In the early study, the ex vivo approach of CTX001 appeared to do just that. The TDT patient required an average of 16.5 blood transfusions per year in the two years before the clinical trial. Nine months after receiving the gene-editing treatment, the individual was transfusion independent (compared with an expected 12 transfusions) and expressed working copies of hemoglobin on 99.8% of red blood cells.

The SCD patient experienced an average of seven vaso-occlusive crises (painful blockages of blood vessels caused by abnormally shaped red blood cells) per year in the two years before the clinical trial. Four months after receiving the gene-editing treatment, the individual reported no vaso-occlusive crises (compared with an expectation for two such episodes) and expressed working copies of hemoglobin on 94.7% of red blood cells.

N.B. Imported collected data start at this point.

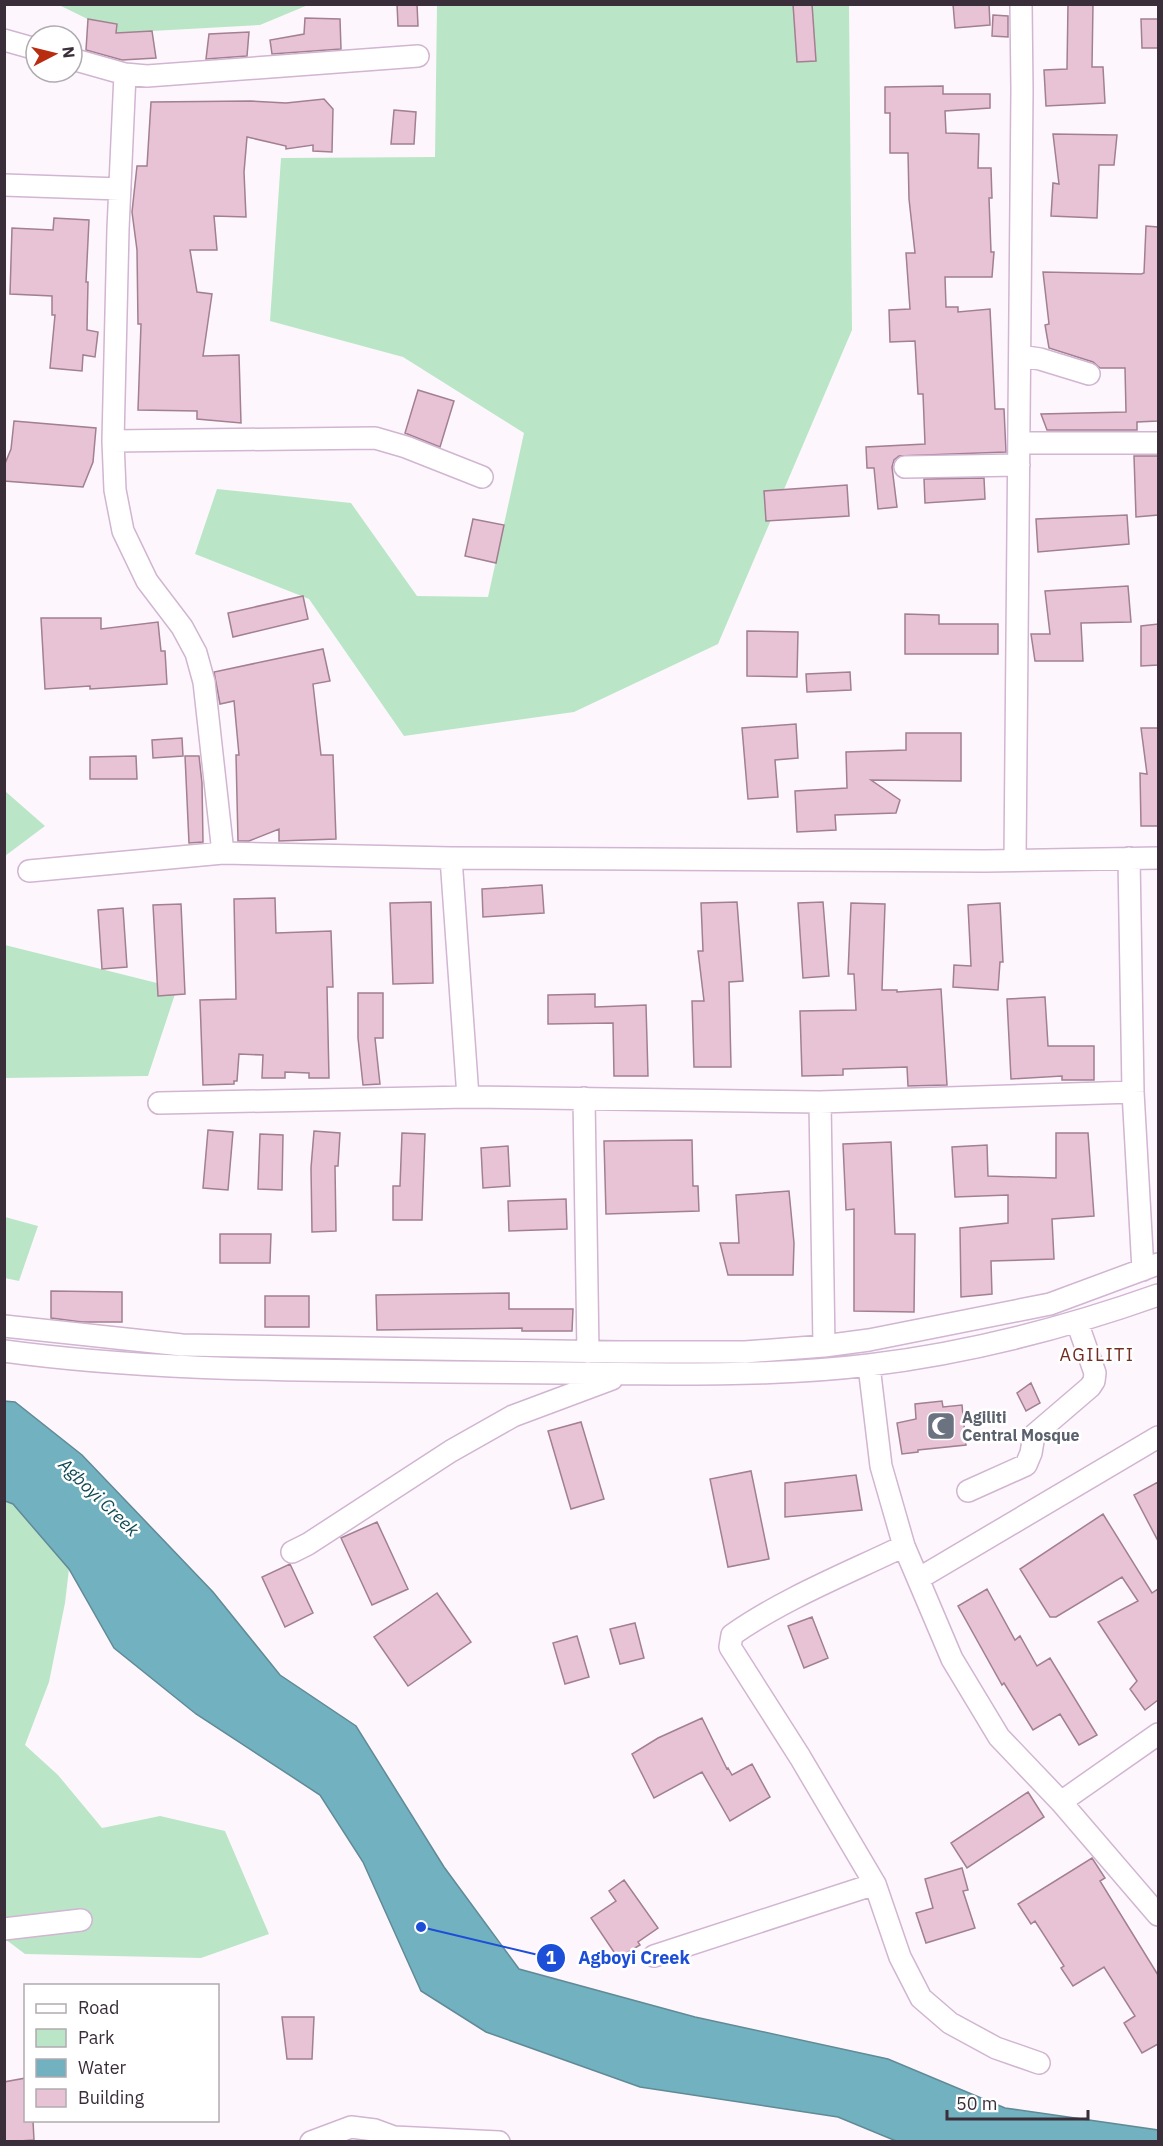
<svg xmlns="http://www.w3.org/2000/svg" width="1163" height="2146" font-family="'IBM Plex Sans',sans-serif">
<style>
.green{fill:#bae6c7}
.water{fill:#72b1bf;stroke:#618a97;stroke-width:1.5}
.building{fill:#e8c2d5;stroke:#a27f91;stroke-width:1.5}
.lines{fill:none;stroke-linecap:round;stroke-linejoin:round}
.minor-casing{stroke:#d1b5d1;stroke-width:24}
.minor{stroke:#fff;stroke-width:21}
.labels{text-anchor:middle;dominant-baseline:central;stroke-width:5;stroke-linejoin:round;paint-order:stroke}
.worship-label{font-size:16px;font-weight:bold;fill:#5b616d;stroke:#fff;text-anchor:start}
.neighbourhood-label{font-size:18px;letter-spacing:1.5px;fill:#722d20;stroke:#fff}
.water-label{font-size:18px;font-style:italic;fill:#114954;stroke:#fff}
.leader{fill:none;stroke:#1d4ed8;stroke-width:2}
.callout-dot{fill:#1d4ed8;stroke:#fff;stroke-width:2}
.mark-label{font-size:18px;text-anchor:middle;font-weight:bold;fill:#fff}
.callout-label{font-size:18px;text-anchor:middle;font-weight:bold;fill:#1d4ed8;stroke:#fff;stroke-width:5;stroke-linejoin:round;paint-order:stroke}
</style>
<rect width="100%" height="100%" fill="#fdf7fd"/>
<path class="green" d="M59,5H308L260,25L116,33Z
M437,5H849L852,330L718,644L574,712L404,736L309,599L195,554L217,489L351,503L417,596L488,597L524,433L403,357L270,321L281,158L435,157Z
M5,791L45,826L5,856H4Z
M5,945L177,988L148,1076L5,1078Z
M5,1217L38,1226L19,1281L5,1278Z
M4,1501L13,1504L69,1569L65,1603L49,1682L25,1745L58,1775L102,1828L160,1816L225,1831L269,1934L201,1958L25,1954L5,1939Z"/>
<path class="water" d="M4,1401L15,1402L82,1455L213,1592L280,1675L356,1726L444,1867L519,1969L695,2017L888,2059L1005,2108L1158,2130V2141H896L838,2117L640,2087L486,2032L421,1991L363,1862L320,1795L196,1714L114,1648L69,1569L13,1504L5,1501Z"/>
<path class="building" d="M397,4H417L418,26H398Z
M793,4H812L816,61L797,62Z
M953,4H989L990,25L955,28Z
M1068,4H1093L1092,67H1103L1105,103L1046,106L1044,70L1067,69Z
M993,15L1008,16V37L992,36Z
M305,18L340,19L341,49L272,54L270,40L304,34Z
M88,19L117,24L116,33L152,31L156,58L122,60L86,50Z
M1141,19H1158V48H1142Z
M249,32L247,56L206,59L209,34Z
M943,86V94H990V108L945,111L946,133L979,134L978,168H991L992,198H989L991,252H994L992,277H945L946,307H958V312L990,309L995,409H1004L1006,452L899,456L894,460L892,467L897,507L878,509L874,468H867L866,447L925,444L923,394H918L915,341L890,342L889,310L910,309L906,253H915L909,199L908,153H890V113H885V87Z
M324,99L333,109L332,152L313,151V145L286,149V146L247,137L244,172L246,217L214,216L217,250H190L197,292L212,294L203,356L239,355L241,423L197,419V411L138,410L141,324H138L137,250L132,212L137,166H147L151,102L250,101L286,103Z
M394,110L416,112L414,144H391Z
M1053,134L1117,135L1114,165H1099L1097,218L1051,216L1053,183L1059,184Z
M54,218L89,220L86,282H88L87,330L98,332L95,357L83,355L82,371L50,368L55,315H52V296L10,294L12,228L53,230Z
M1146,226L1158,227V421L1137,422V430H1047L1041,414L1126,412L1125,368H1100L1093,362L1049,348L1045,325L1049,324L1043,272L1141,274L1144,273Z
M418,390L454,401L440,447L405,433Z
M14,421L96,428L93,462L83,487L4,481V466L11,449Z
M1134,456H1158V515L1136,517Z
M984,478L985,499L925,503L924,479Z
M847,485L849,516L766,521L764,491Z
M1127,515L1129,544L1038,552L1036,519Z
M473,519L504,525L496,563L465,556Z
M1128,586L1131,622L1081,623L1083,661H1035L1031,634H1050L1045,591Z
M303,596L308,619L233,637L228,613Z
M905,614L939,615V624H998V654H905Z
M41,618H101V629L158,622L161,651H165L167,684L90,689V686L45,689Z
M1158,624V665L1141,666V626Z
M747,631L798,632L797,677L747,676Z
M323,649L330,681L313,684L321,755H333L336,839L279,841V829L249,841H238L236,755H239L234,701L220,704L214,672Z
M850,672L851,690L807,692L806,674Z
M796,724L798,758L775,760L778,797L748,799L742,728Z
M1141,728H1158V826H1141L1140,773L1147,774Z
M906,733H961V781L871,780L900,800L896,813L835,815L836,830L797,832L795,791L847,788L846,752L906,750Z
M182,738L183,756L153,758L152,740Z
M136,756L137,779H90V757Z
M185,756H199L202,783L203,842L189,843Z
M542,885L544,913L483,917L482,889Z
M275,898L276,933L331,931L333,987H327L329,1078H309V1073L285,1072V1078H262L263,1055L239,1054L237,1081H234V1084L203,1085L200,1000L236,999L234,899Z
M431,902L433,983L393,984L390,903Z
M737,902L743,981L729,982L731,1067H694L692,1001H704L698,951H703L701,903Z
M823,902L829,976L803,978L798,903Z
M851,903L885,904L882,990H897V992L941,989L947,1085L908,1086L907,1067L843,1069V1075L802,1076L800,1011L856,1010L854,974H848Z
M1000,903L1003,962H1000L998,990L953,987L954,965L971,966L968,905Z
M181,904L185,994L158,996L153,905Z
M123,908L127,967L102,969L98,910Z
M358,993H383V1038H375L380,1084L363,1085L358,1038Z
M595,994V1007L646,1005L648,1076H614L613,1023L548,1024V995Z
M1045,997L1048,1046H1094V1080H1062V1076L1011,1079L1007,999Z
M208,1130L233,1132L228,1190L203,1188Z
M314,1131L340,1133L338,1166H335L336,1231L312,1232L311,1168Z
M402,1133L425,1134L422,1220H393V1186H400Z
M1056,1133H1088L1094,1216L1052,1219L1054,1259L991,1261L992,1294L961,1297L960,1228L1008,1223V1195L955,1197L952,1147L987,1145L988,1176L1056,1178Z
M260,1134L283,1135L282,1190L258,1189Z
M692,1140L693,1186H698L699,1211L606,1214L604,1141Z
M891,1142L895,1234H915L914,1312L854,1311V1209L846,1210L843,1144Z
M508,1146L510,1186L483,1188L481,1148Z
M789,1191L794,1243L793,1275H728L720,1243H739L736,1195Z
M566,1199L567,1229L509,1231L508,1201Z
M220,1234H271L270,1263H220Z
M51,1291L122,1292V1322H82L51,1318Z
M509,1293V1309H573L572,1331H522V1328L377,1330L376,1295Z
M265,1296H309V1327H265Z
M1031,1383L1040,1403L1026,1411L1017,1393Z
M942,1401L943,1407L962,1405L966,1445L918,1450V1452L902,1454L897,1423L916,1419L915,1404Z
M581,1422L604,1499L571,1509L548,1431Z
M751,1471L769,1559L728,1567L710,1479Z
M856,1475L862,1510L785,1517V1483Z
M1158,1482V1541L1134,1495Z
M1103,1514L1152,1593L1158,1589V1700L1145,1710L1130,1689L1137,1681L1098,1622L1138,1601L1122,1577L1056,1617H1050L1020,1569Z
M377,1522L408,1589L372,1605L341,1538Z
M290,1564L313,1613L285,1627L262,1577Z
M987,1589L1015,1640L1020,1636L1037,1666L1050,1658L1097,1735L1079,1745L1060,1714L1033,1730L1004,1683L1002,1685L958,1606Z
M437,1593L471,1642L408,1686L374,1637Z
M812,1617L828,1658L804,1668L788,1626Z
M635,1623L644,1658L620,1664L610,1629Z
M577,1636L589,1677L565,1684L553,1643Z
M702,1718L727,1769L728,1768L732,1775L752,1764L770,1797L730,1821L702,1772L654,1798L632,1754L658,1738Z
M1028,1792L1044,1817L967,1868L951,1843Z
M1092,1858L1105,1878L1100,1881L1158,1975V2044L1142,2053L1124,2023L1135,2016L1104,1967L1073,1986L1061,1968L1064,1966L1035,1921L1031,1924L1018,1904Z
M962,1868L968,1890L963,1891L975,1928L926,1943L916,1913L933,1908L925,1879Z
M624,1880L658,1928L638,1942L640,1945L618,1958L591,1918L616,1901L609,1891Z
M282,2017H314L312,2059H287Z
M26,2078V2121H33L34,2140L4,2142V2082Z"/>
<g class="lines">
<g class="minor-casing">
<path id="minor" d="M4,40L36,49
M72,59L125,74L147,76L418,56
M125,74L118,229L113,441L115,490L123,531L147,581L182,627L196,653L204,682L223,853
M4,185L120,189
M1020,356L1040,359L1089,374
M113,441L375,438L406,447L482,477
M1019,443H1158
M905,467L1019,465
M451,858L468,1097
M1129,858L1133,1092L1143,1270
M1015,860L1022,90L1021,4
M29,871L223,853L451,858L985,861L1158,858
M584,1098L588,1352
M820,1102L824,1346
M159,1103L468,1097L820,1102L1133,1092
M4,1326L182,1345L622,1352H745L824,1346L869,1340L1050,1304L1158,1264
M4,1351C151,1371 300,1370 448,1372C522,1373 596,1374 670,1374C737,1374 803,1373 869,1365C968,1353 1065,1328 1158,1295
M869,1366L881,1466L904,1546L952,1659L999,1737L1061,1802L1158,1915
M968,1491L1026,1465L1031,1453L1034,1435L1090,1387L1094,1381L1095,1373L1077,1322
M904,1546C848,1573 783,1599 732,1635L730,1647L800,1757L875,1884L900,1957L921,1998L950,2023L996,2048L1039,2063
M292,1552L308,1544L451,1451L513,1416L612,1379
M918,1579L1158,1437
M1061,1802L1158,1734
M4,1929L81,1920
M654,1956L875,1884
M311,2142L351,2127L375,2130L394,2137L499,2142"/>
</g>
<use href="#minor" class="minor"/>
</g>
<defs>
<g id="mosque-square" transform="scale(1.5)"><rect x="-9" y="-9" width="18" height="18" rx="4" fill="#6b7280" stroke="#fff"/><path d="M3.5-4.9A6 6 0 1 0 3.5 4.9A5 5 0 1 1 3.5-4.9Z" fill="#fff"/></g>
</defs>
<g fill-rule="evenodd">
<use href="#mosque-square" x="941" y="1426"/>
</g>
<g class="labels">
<g class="worship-label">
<text x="962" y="1417">Agiliti<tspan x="962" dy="18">Central Mosque</tspan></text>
</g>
<g class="neighbourhood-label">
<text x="1097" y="1354">AGILITI</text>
</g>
<g class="water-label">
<text transform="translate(99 1497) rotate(44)">Agboyi Creek</text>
</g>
</g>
<path class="leader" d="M421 1927L551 1958"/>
<g class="callout-dot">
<circle cx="421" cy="1927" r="6"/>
<circle cx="551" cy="1958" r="15"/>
</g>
<g class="mark-label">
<text x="551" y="1964">1</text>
</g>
<g class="callout-label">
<text x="634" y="1964">Agboyi Creek</text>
</g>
<rect width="1163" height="2146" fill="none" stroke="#392e39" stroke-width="12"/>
<rect x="24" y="1984" width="195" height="138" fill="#ffffff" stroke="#b0abb0" stroke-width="1.5"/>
<rect x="36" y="2004" width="30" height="9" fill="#ffffff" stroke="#b0abb0" stroke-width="1.5"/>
<text x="78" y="2014" font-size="18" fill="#392e39">Road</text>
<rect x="36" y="2029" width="30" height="18" fill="#bae6c7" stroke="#b0abb0" stroke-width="1.5"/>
<text x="78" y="2044" font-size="18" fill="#392e39">Park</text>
<rect x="36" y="2059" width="30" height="18" fill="#72b1bf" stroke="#b0abb0" stroke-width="1.5"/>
<text x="78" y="2074" font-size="18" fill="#392e39">Water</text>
<rect x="36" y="2089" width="30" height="18" fill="#e8c2d5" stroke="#b0abb0" stroke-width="1.5"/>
<text x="78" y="2104" font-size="18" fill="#392e39">Building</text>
<g transform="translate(54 54) rotate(83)"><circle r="28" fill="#ffffff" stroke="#b0abb0" stroke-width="1.5"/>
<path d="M0-4.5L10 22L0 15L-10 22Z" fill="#b82c10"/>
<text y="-9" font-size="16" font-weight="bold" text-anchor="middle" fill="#392e39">N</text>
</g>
<path d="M947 2110v9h141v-9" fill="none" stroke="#392e39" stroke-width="3"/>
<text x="956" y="2110" font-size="18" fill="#392e39" stroke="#ffffff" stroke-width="4.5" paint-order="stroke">50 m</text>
</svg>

The early success of CTX001 bodes well for the ex vivo approach of CRISPR Therapeutics and its partner Vertex Pharmaceuticals(NASDAQ:VRTX), but investors should be careful not to extrapolate the results too broadly. Gene-editing tools that are applied inside the body (in vivo) face significantly steeper obstacles, such as the difficulty of delivering gene-editing payloads to specific tissue types inside the body. There's also the elephant in the room: Scientists are beginning to realize that current-generation CRISPR gene-editing tools don't work all that well.

Nonetheless, CRISPR Therapeutics is the top CRISPR-based gene-editing stock on the market. It has the cash, the partnerships, and the early results to back up its claim to that label.